Me: Hi, good morning, Hum… wait, it’s not morning. It’s 9pm… Anyway, hi… hum, wait a second… *passes the phone to someone else and locks herself in her room until the food arrives*
… With time I got better at it. I can answer the phone and speak and not drool or stay quiet or confuse morning with night on the other side of the line, I evolved. Still, speaking in public in front of strangers makes me feel bad in the tummy.
So basically in this presentation we had to get together in groups, choose a famous person and analyze his speech mode, meaning, the way he speaks, filler words he uses, his expressions, his body movement, etc. Later we would have to speak to the class about it and meanwhile the class would have to analyze us the way we did with the famous people quoting some authors we saw in class who apparently are experts in oratory enough to write a book about it (yay so entertaining!) I would stand and talk about my famous guy, meanwhile the people sitting down wait for me to do something to point it out to the professor.
Maybe you understand now. I hate this class…
To worsen the things a little my group (I was lucky to get my closest uni friends) chose a famous person linked to sports because all of them except for me and another girl are studying journalism specialized in sports. I would have much rather talk about Leo DiCaprio for example, me and the other girl suggested him but they were like “Nice try, but hell no”
So I spoke. I spoke in public and I thought I was really okay. In fact I was surprised with me and how well I managed to talk. I was really nervous that day but everything seemed to go well… well no.
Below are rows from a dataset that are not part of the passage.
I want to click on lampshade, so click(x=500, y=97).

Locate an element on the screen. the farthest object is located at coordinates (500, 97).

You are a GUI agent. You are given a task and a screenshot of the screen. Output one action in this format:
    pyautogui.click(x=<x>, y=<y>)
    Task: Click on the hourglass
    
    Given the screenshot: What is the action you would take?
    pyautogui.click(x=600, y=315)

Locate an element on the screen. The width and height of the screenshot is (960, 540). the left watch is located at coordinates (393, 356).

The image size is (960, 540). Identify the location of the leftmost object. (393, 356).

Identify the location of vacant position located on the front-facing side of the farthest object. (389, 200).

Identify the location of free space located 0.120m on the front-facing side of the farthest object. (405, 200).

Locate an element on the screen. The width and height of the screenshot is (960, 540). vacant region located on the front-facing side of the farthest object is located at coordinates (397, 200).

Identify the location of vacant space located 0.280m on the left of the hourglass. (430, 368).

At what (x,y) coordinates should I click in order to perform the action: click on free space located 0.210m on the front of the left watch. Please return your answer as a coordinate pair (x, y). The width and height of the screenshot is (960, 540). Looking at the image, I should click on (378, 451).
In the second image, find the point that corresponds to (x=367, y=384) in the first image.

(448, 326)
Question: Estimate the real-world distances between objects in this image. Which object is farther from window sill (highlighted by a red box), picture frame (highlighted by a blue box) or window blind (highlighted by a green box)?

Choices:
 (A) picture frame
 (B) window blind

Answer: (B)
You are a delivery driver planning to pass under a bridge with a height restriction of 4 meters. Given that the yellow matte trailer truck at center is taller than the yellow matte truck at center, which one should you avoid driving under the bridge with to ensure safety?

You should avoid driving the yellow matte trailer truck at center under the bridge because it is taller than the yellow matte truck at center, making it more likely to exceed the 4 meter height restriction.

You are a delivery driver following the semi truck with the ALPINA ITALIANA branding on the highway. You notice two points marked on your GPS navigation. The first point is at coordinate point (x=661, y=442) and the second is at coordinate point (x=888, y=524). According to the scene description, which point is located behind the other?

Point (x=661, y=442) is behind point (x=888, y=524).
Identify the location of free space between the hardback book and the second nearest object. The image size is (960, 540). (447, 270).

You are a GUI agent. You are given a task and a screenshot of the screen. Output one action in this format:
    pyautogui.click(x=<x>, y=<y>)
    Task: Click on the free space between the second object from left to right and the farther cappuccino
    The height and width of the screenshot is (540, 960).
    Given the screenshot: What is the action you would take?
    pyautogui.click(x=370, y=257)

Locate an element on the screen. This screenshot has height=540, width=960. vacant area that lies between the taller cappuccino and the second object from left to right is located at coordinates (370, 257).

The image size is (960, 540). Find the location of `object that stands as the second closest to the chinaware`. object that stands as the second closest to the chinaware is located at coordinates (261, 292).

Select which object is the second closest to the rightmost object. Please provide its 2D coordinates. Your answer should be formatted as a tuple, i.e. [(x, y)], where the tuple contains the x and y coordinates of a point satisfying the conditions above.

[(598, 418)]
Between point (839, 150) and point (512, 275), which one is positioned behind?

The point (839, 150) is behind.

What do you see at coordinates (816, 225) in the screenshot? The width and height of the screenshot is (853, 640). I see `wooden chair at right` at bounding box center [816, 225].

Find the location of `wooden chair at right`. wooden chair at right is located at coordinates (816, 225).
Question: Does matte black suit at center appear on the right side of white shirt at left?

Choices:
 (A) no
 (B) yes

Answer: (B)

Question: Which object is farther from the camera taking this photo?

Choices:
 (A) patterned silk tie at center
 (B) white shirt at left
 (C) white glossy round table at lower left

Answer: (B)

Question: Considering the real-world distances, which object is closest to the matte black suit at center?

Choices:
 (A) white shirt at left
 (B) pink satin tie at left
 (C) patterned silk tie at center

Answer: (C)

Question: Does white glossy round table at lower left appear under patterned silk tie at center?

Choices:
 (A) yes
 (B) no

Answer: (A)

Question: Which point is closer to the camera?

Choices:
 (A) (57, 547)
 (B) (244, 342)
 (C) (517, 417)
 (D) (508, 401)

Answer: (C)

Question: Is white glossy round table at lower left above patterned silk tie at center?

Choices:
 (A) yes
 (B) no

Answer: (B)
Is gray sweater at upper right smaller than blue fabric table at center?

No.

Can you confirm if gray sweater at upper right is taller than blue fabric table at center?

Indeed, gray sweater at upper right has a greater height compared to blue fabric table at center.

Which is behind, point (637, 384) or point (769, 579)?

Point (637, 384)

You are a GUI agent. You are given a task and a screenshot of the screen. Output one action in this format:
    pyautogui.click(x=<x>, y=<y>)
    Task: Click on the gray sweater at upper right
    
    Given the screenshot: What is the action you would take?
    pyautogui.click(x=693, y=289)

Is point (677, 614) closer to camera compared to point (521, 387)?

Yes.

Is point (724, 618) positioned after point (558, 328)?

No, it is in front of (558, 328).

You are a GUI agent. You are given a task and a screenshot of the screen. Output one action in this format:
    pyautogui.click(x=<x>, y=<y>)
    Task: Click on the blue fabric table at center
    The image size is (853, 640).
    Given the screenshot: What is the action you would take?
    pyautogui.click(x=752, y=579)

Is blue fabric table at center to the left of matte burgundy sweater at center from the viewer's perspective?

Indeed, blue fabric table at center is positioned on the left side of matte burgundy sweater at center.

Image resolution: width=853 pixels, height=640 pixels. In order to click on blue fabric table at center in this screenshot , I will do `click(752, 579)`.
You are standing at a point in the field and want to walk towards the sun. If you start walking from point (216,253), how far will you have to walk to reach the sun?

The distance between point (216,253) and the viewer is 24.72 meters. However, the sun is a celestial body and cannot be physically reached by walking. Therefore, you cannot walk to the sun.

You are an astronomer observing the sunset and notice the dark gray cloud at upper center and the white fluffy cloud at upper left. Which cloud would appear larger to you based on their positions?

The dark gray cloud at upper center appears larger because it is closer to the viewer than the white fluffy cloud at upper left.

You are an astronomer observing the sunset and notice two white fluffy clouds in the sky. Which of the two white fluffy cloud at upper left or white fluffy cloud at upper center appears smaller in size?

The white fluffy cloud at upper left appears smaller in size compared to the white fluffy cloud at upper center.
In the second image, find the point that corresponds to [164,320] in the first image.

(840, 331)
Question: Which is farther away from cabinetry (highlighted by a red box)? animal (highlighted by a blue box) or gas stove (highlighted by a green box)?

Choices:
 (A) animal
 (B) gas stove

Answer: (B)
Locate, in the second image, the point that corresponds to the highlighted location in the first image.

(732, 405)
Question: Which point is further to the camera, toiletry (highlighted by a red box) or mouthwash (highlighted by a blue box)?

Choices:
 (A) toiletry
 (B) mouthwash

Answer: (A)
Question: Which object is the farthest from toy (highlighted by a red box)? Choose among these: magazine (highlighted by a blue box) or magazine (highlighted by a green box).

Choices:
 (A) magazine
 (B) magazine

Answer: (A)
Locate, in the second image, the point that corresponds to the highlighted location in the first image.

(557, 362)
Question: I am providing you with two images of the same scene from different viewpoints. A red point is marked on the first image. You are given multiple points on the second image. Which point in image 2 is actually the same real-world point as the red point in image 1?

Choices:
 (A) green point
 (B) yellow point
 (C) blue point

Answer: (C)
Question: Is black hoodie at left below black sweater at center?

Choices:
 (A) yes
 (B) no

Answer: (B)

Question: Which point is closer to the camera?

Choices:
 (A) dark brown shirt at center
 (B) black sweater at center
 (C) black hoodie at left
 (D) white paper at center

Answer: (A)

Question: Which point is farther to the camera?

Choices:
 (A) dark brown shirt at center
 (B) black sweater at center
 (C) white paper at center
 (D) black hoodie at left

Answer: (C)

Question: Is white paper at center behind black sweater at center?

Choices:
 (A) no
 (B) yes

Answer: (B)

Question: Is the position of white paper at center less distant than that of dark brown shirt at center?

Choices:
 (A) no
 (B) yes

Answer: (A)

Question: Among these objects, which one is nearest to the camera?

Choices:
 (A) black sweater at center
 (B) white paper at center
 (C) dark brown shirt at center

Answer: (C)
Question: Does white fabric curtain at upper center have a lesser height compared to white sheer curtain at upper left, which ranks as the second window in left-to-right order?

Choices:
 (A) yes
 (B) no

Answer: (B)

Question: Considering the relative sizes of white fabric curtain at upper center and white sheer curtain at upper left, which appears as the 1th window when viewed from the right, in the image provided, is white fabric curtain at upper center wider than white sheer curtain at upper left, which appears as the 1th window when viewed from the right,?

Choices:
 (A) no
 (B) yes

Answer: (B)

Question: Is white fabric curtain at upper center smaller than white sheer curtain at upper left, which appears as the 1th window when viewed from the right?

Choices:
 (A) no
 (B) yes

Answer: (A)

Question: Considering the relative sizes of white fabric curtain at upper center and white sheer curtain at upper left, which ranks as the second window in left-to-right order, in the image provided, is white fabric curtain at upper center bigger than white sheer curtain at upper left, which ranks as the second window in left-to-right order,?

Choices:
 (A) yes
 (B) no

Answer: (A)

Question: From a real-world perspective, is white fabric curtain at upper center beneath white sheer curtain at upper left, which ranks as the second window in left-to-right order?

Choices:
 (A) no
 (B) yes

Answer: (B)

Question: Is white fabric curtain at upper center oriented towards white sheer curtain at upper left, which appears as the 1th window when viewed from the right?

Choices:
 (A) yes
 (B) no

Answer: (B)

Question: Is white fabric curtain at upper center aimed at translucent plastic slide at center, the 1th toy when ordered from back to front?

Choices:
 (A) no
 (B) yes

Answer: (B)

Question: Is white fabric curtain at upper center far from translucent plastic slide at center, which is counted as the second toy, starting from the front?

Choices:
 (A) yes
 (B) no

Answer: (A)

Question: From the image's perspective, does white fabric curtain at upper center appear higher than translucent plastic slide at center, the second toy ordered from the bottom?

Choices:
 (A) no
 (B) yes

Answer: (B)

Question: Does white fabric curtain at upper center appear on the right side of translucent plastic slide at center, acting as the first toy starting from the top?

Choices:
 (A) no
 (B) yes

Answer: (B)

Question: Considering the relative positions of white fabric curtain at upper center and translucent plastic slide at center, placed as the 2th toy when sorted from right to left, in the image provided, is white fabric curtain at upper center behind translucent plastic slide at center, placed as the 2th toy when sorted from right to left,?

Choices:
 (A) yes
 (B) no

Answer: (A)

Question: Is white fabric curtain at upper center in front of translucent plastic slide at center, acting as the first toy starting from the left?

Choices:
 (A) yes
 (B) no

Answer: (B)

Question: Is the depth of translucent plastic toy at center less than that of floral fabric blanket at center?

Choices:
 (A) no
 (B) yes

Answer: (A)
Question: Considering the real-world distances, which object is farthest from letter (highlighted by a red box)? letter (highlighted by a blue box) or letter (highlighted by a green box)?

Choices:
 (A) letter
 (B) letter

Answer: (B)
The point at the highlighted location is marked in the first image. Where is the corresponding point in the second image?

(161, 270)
Apparently not. As soon as we sat down and the professor asked what comments they had about us they started attacking us and I tried to remind myself that this was normal and that they did the same with other groups, they’re critics but constructive ones that only mean to help you for the future.
Anyway when they criticized me I couldn’t help feel a little disappointed. I don’t think this is supposed to be a helpful post that recommends you what to do when you are shy or have social anxiety like me because I would say “AVOID TALKING IN PUBLIC”
But if I had to give some recommendation I would probably suggest to learn what you have to say really hard but in a way that when you deliver it to the public it feels like you’re talking to them, in a natural way. Try to avoid learning it by hard and cite it like you learned a poem by hard and you’re delivering it. People notices when it’s natural and when you are saying exactly the same thing you have on the paper. Plus if you say it naturally people would think that you know what you’re talking about, they will trust what you’re saying.
That said, I just wanted to share a bit of my life with you, thanks for following me or reading me!